Challenging perceptions of rampant cord-cutting, Comcast is clawing back some cable customers.
In the fourth quarter of 2015, the cable giant persuaded 89,000 homes to sign up for a bundle of cable channels — its best quarterly TV performance in eight years.
Comcast has been losing TV subscribers to rivals like DirecTV ( and Verizon FiOS since the mid-2000s. )Comcast ( and other cable providers, like )Time Warner Cable (, have been winning some of those homes back by promoting discounts and promising service improvements. )
This is known as share-shifting in the industry. But there's also been something more serious going on: cord-cutting, a term used for homes that stop subscribing to Comcast, DirecTV or FiOS and watch Netflix or Hulu instead.
Predictions about the pace of cord-cutting vary widely. It is clear that a relatively small number of homes have opted out of cable, pinching the bottom lines of major media companies.
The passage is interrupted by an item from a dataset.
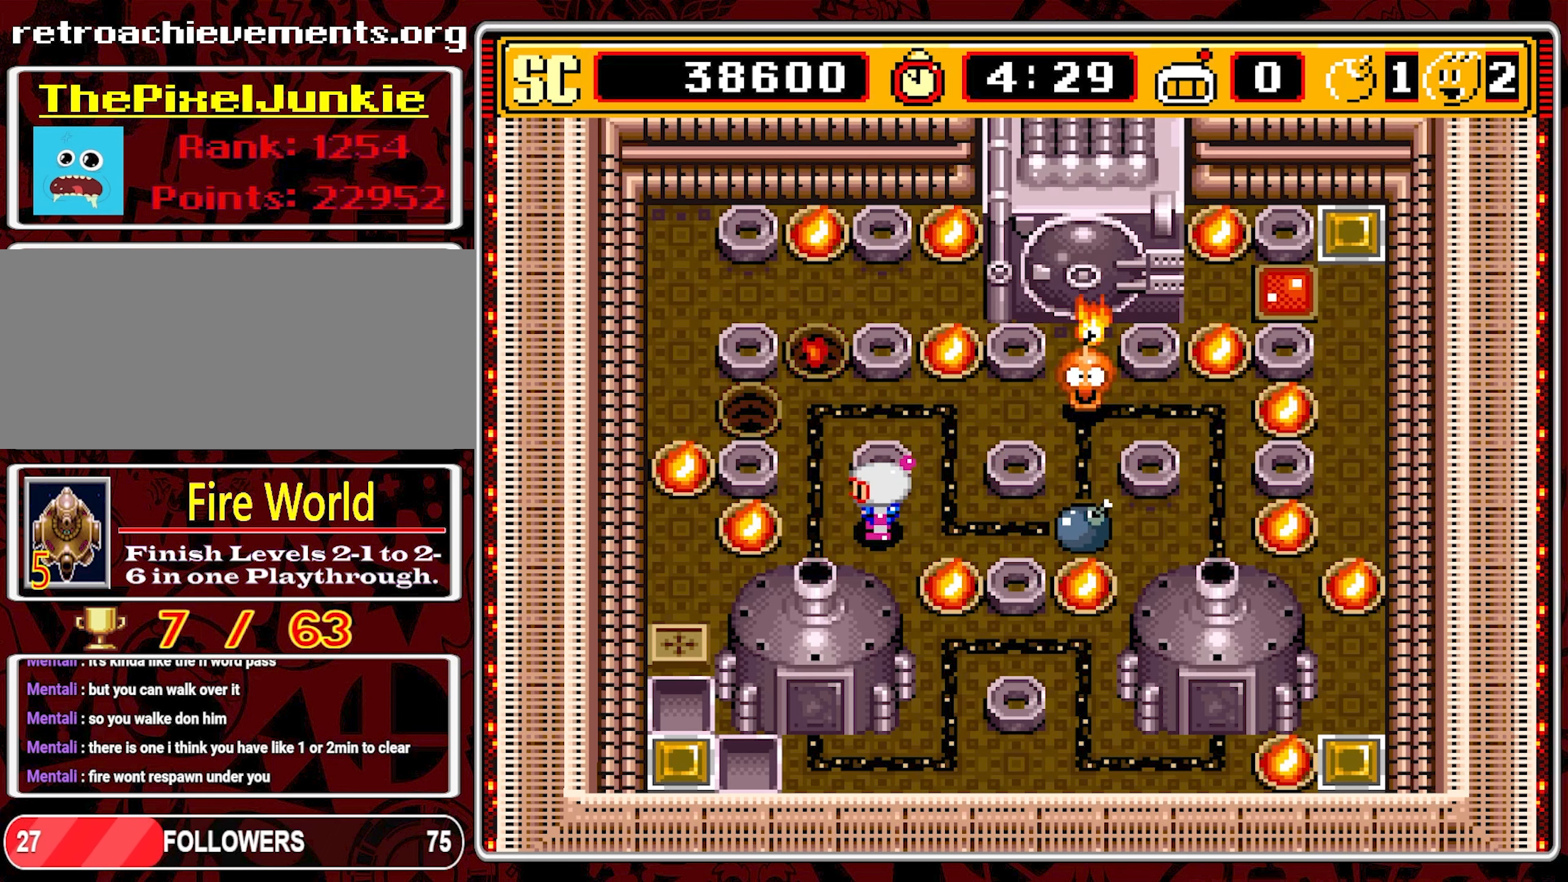
{"buttons": [], "events": []}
What's unclear is whether the phenomenon is picking up steam.
Comcast's earnings, reported on Wednesday, seem to suggest it is not.
The "video results should dissipate some of the prevailing cord-cutting fears for Comcast," Evercore ISI media analyst Vijay Jayant said Wednesday morning.
He was projecting just 34,000 additional video subscribers in the quarter, well below Comcast's actual performance.
Other analysts cited Comcast's results to suggest that cord-cutting concerns are overblown. But one thing is for sure: Competitors like Netflix are continuing to exert severe pressure on the traditional subscription TV business.
One reason Comcast posted gains in the fourth quarter is because the company is flexing its muscle in the marketplace to keep people paying for TV. Its pricing model encourages homes to subscribe to both broadband and TV.
The company added 460,000 high-speed Internet subscribers in the fourth quarter, which it said was its best fourth quarter result in that category since 2006.
Comcast is also offering new, smaller bundles of channels to entice homes to subscribe to some form of TV. These so-called "skinny" bundles, akin to a starter pack of TV, have become a trend across the industry. Comcast hasn't specified how many of its subscribers are opting for these offers.
DSLReports analyst Karl Bode said Comcast is just "temporarily" bucking the trend of cord-cutting.
The uptick in the fourth quarter "doesn't mean users are necessarily seeing a renewed interest in traditional television or that cord cutting doesn't exist, it just means Comcast's reaping the benefits of its monopoly broadband position, and that bundled broadband users are signing up for TV because it's cheaper than broadband alone," he wrote.
Beyond its TV gains, Comcast had an enviably strong quarter, with a 2.4% increase in profits thanks to those new broadband subscribers and continued progress at NBCUniversal, its entertainment business.
The company now has 27.7 million customers overall.